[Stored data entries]
==================================================
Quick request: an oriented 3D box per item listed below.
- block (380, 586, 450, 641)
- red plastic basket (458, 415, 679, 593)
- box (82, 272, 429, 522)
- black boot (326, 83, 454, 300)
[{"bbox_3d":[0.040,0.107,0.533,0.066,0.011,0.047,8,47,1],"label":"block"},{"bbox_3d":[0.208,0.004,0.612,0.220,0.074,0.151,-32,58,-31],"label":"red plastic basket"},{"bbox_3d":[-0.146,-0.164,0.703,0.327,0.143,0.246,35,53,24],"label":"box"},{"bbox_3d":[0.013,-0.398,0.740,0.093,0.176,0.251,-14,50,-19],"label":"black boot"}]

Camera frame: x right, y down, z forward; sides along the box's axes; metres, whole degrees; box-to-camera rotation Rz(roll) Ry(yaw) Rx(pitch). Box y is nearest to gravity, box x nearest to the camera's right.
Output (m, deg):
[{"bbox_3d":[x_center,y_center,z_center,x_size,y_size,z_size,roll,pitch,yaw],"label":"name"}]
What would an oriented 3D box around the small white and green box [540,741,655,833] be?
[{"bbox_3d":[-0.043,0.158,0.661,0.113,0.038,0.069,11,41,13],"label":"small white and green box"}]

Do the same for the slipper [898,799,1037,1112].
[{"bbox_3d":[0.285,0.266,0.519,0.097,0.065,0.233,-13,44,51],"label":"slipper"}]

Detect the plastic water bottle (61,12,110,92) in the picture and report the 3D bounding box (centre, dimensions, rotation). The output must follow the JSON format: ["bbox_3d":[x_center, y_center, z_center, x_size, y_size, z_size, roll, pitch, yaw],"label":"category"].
==================================================
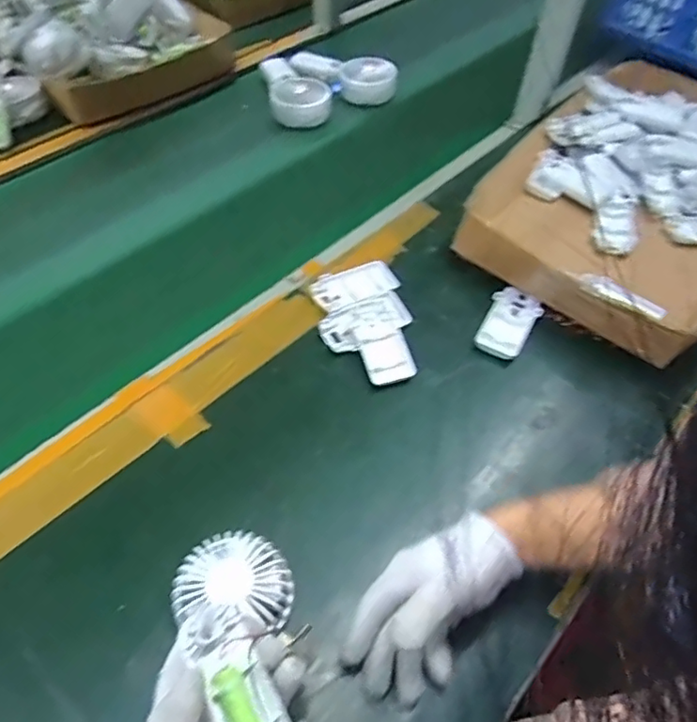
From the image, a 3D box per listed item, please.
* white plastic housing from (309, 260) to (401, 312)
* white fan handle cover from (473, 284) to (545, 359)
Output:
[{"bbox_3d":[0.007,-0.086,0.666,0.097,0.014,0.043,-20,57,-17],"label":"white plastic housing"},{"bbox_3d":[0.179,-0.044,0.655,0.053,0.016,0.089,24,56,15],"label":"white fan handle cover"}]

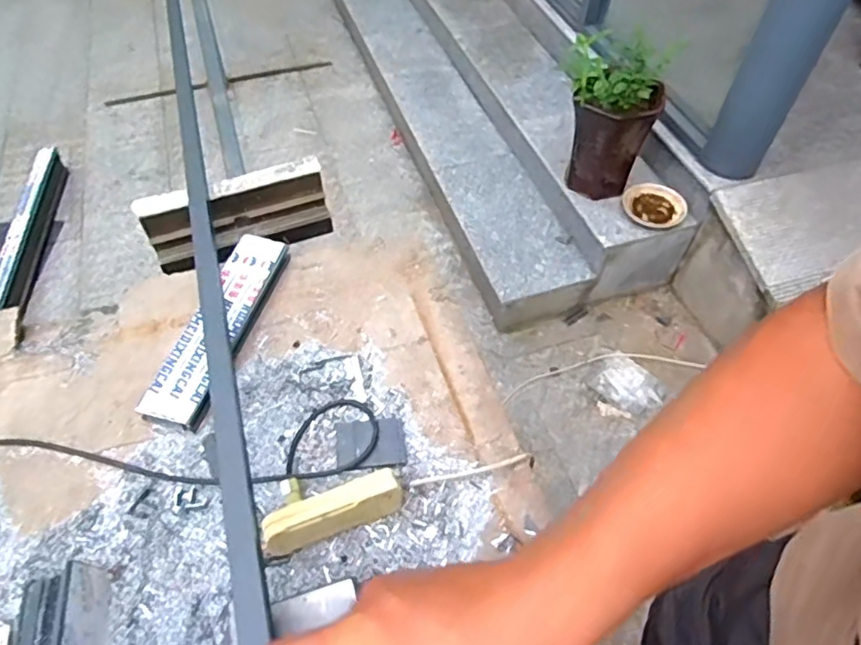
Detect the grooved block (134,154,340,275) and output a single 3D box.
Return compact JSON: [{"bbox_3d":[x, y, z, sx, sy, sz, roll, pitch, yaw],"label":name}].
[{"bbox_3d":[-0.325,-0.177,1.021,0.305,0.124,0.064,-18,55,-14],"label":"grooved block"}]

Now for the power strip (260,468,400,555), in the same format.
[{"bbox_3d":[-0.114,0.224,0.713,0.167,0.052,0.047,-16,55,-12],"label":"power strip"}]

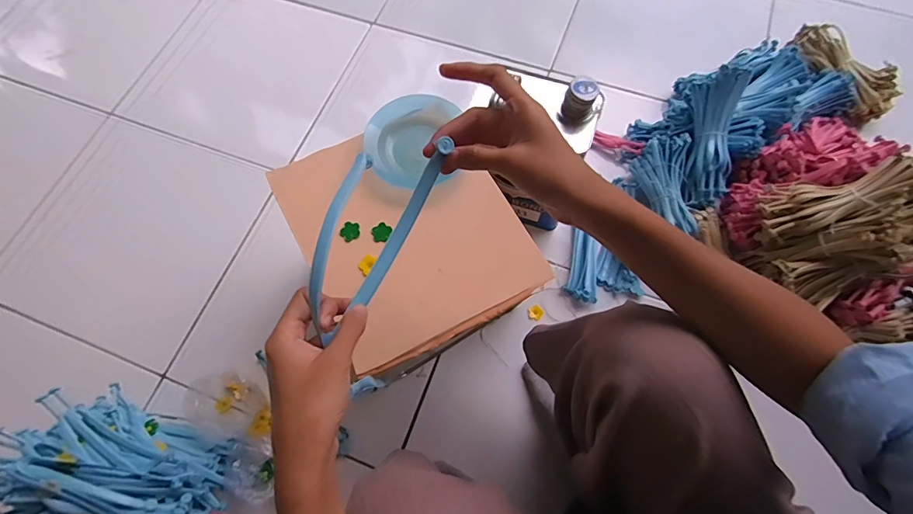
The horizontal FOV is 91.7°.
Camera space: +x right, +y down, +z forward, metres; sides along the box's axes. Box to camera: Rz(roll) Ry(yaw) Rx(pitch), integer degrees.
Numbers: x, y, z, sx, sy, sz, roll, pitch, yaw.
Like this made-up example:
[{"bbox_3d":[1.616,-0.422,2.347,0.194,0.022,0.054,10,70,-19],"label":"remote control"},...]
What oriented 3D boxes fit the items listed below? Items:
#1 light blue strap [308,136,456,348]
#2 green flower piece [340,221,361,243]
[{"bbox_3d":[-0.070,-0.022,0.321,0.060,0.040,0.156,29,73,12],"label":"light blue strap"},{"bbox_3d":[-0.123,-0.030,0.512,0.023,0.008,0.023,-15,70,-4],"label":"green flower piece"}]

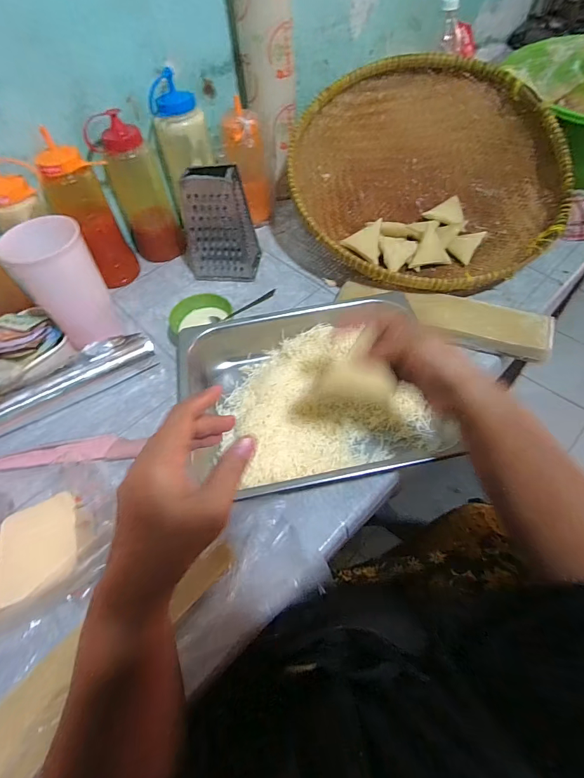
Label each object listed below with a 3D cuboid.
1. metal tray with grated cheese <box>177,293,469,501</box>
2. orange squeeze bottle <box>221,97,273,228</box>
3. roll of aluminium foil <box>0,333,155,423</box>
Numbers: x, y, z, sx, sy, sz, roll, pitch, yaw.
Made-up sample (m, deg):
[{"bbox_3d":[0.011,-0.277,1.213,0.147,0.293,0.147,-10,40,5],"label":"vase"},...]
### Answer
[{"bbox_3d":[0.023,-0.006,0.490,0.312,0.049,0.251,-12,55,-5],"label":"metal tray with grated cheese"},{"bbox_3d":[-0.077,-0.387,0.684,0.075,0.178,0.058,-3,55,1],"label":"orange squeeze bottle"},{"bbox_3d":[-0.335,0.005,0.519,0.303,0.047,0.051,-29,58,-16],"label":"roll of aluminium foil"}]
==================================================
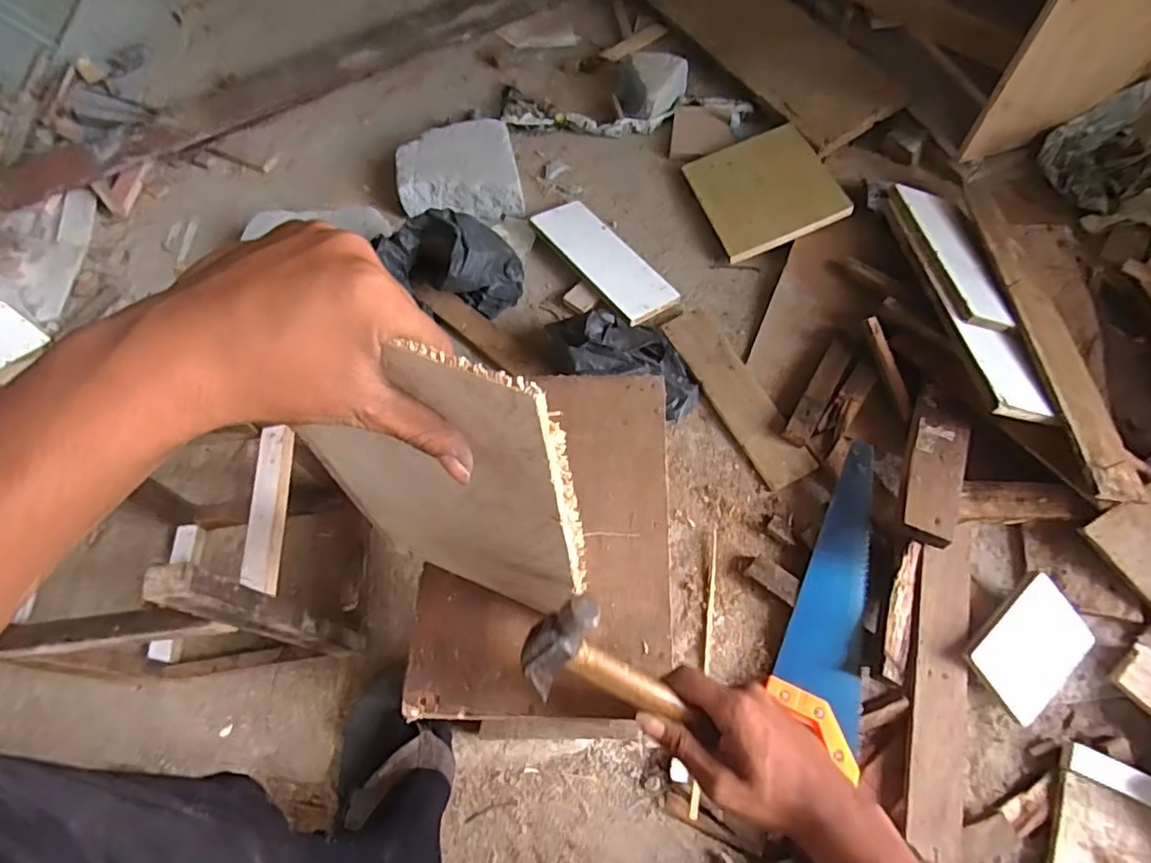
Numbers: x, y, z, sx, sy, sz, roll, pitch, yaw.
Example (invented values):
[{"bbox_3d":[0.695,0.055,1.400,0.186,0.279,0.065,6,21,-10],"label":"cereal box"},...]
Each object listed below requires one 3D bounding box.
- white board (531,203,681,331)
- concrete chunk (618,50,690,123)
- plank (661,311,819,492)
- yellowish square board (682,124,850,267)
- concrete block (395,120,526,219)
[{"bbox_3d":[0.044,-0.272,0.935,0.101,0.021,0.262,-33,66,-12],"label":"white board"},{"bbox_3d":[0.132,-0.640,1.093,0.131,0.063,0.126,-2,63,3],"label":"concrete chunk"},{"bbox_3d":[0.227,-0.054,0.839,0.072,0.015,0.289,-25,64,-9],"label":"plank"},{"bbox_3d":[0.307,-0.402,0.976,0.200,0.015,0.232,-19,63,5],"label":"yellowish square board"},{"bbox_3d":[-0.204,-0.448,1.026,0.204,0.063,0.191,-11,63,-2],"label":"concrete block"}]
==================================================
From the records above, pull every line that carries the word "down".

*OUTPUT FOR THIS TASK*
Camera frame: x right, y down, z forward; sides along the box's axes; metres, whole degrees; box-to-camera rotation Rz(roll) Ry(yaw) Rx(pitch). Box y is nearest to gravity, box x nearest to the camera's right.
Camera space: +x right, +y down, +z forward, metres; sides along the box's axes. Box to camera: Rz(roll) Ry(yaw) Rx(pitch), integer degrees.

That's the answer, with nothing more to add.